Real yields on 10-year government bonds have dropped to a recent low of 0.38% after rising to 0.74% during their mid-December post-election peak. According to the Wall Street Journal, this could be a sign that bond investors are growing increasingly concerned that President-Elect Trump's economic policies, including import tariffs, could hamper his growth plans. Inflation-adjusted yields, which measure the actual purchasing power investors obtain from investing in government bonds, tend to rise on expectations of a strengthening economy, however, they are now beginning to fall - signaling the opposite. (For more, see: Not Buying the Trump Rally? Here Are BAML's Contrarian Plays.)
"Real" Yields Fall From Post-Election Highs
Inflation-adjusted bonds, like Treasury Inflation Protected Secutities (or, TIPS), have "real" yields which subtract the effects of inflation from the interest rate it pays. The Wall Street Journal cites the fact that such real yields on U.S. government bonds have fallen sharply over the past month, "the latest sign of moderating market expectations for the Trump administration’s economic plan." (See also: How Trumponomics Might Boost the Stock Market.)
Indeed, immediately after Trump's surprise victory, equity markets rallied on optimism that pro-growth policies will spur economic growth and increase corporate profits over the next few years. At the same time, bond markets around the world sold off as interest rates rose, along with the dollar, in anticipation of economic growth, which could lead to inflation and tightening of monetary policy.

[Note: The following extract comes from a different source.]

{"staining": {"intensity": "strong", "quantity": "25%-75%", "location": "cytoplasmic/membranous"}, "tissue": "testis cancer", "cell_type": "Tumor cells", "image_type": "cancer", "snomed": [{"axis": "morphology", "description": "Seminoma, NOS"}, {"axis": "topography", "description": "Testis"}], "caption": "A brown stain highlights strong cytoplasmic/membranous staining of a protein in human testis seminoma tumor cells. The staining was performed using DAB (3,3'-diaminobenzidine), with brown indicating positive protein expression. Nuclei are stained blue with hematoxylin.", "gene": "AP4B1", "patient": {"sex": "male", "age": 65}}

But now, it appears that this euphoric rally may be running out of steam. After a number of failed attempts to reach the 20,000 level, the Dow Jones Industrial Average has remained relatively flat over the past month. At the same time, the strength of the dollar has also moderated, and now bonds are casting yet another omen.

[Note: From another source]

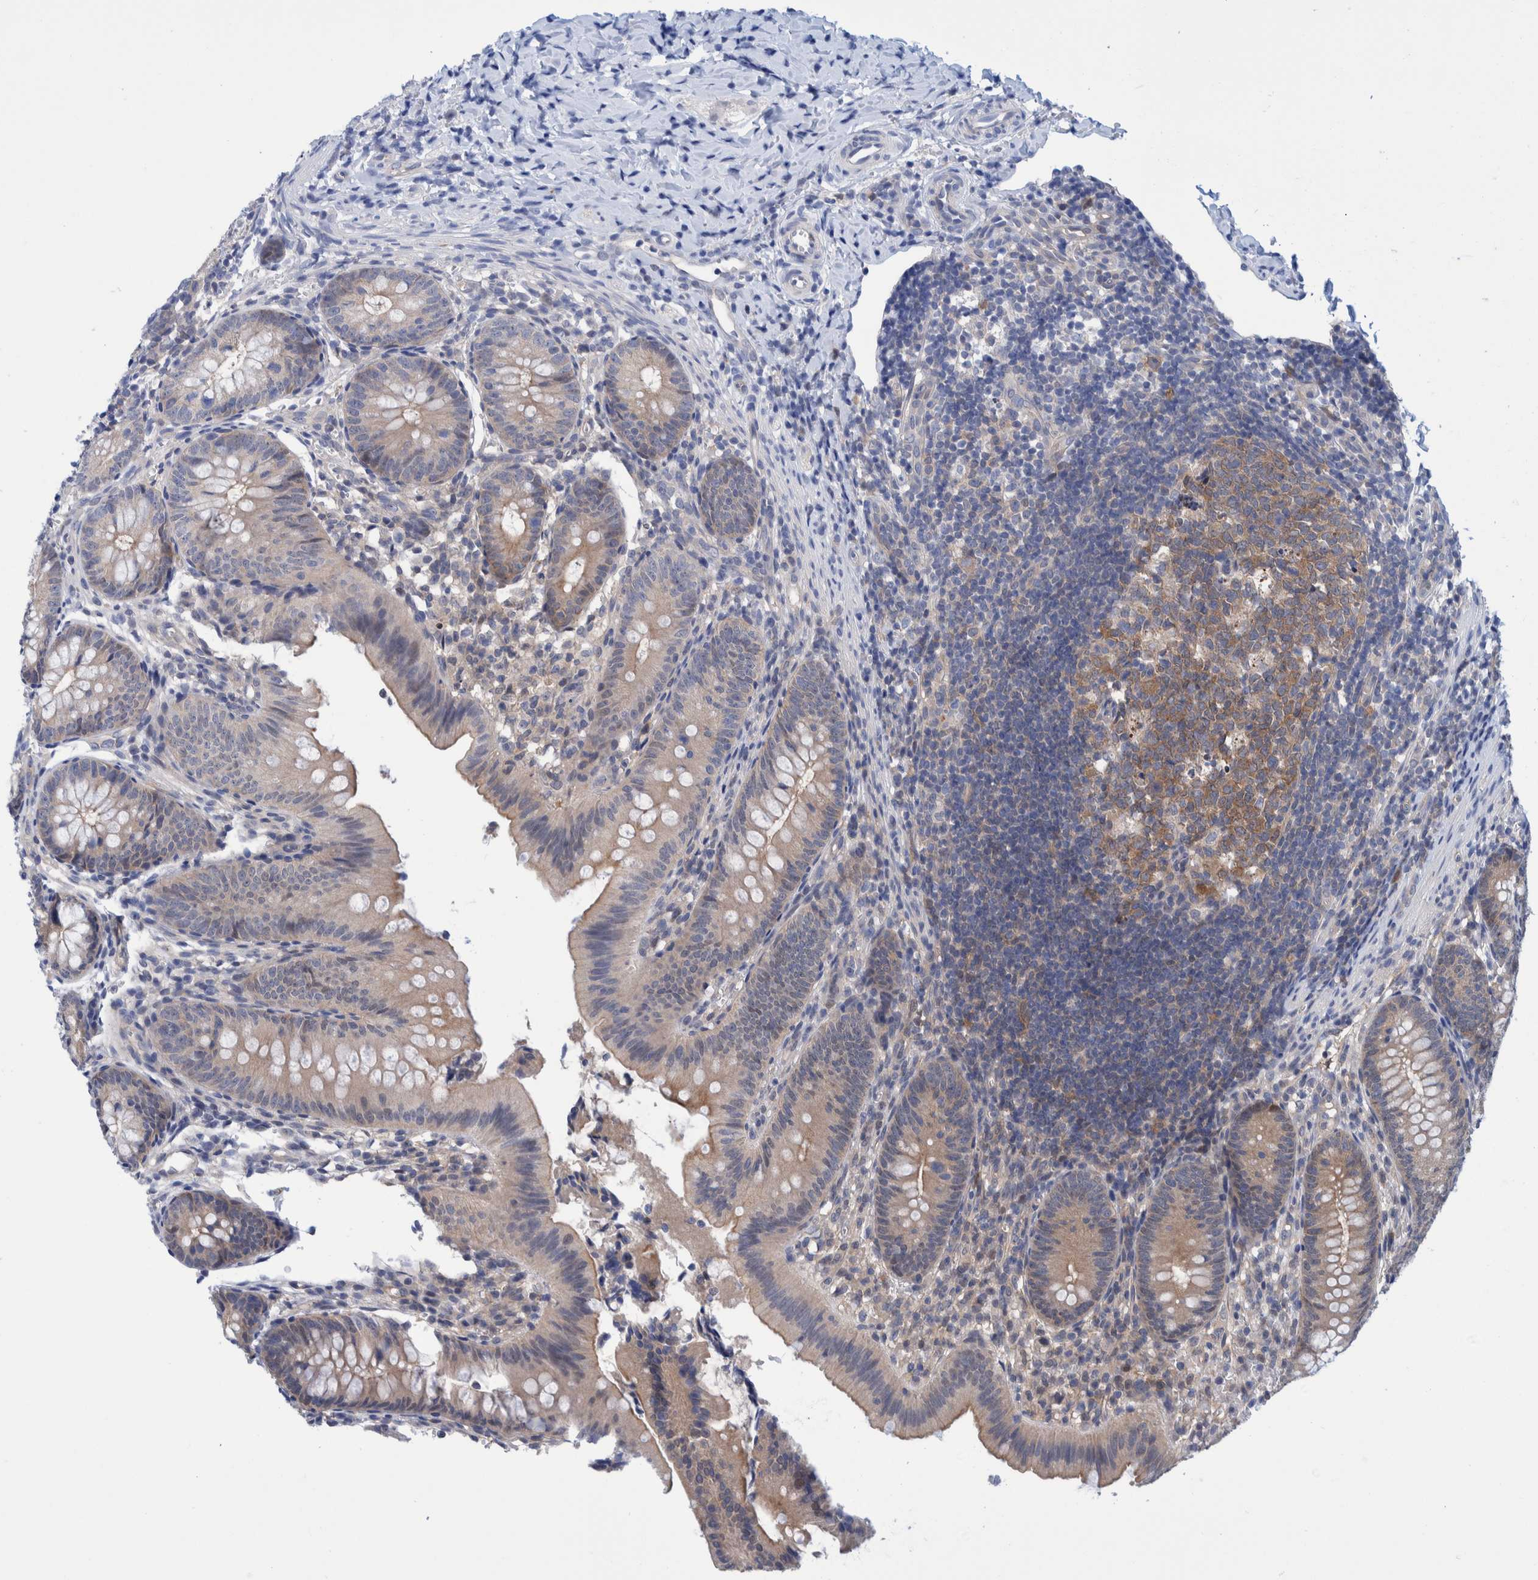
{"staining": {"intensity": "weak", "quantity": ">75%", "location": "cytoplasmic/membranous"}, "tissue": "appendix", "cell_type": "Glandular cells", "image_type": "normal", "snomed": [{"axis": "morphology", "description": "Normal tissue, NOS"}, {"axis": "topography", "description": "Appendix"}], "caption": "Weak cytoplasmic/membranous protein expression is identified in approximately >75% of glandular cells in appendix. (Brightfield microscopy of DAB IHC at high magnification).", "gene": "PFAS", "patient": {"sex": "male", "age": 1}}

Inflation Expectations Indicate Trump Can't Deliver
Markets are questioning Trump's ability to actually implement and enforce measures such as trade tariffs, for fear of starting a trade war with neighbors such as Mexico, Latin America's second-largest economy, and China, the world's second-largest economy. Conservative Republicans, who have traditionally favored unencumbered free trade, may oppose protectionist measures. At the same time, Trump's promise to bring jobs back to the U.S. may be hindered by the realities of global capital markets and the effect of new technologies on job losses. Taken together, inflation expectations are ticking lower as investors believe that the new president will be unable to deliver on all of his campaign promises. (For more, see: Profit, Growth, Inflation Expectations Hit Multi-Year Highs.)
The Bottom Line
The Trump honeymoon may be over in terms of lofty expectations for an economic boom in the U.S. over the next months and years. Real bond yields have fallen, signaling that investors are no longer as optimistic about growth forecasts as it appears increasingly likely that Trump will have a difficult time getting some policies through congress, such as tariffs, which could spark an international trade war if passed.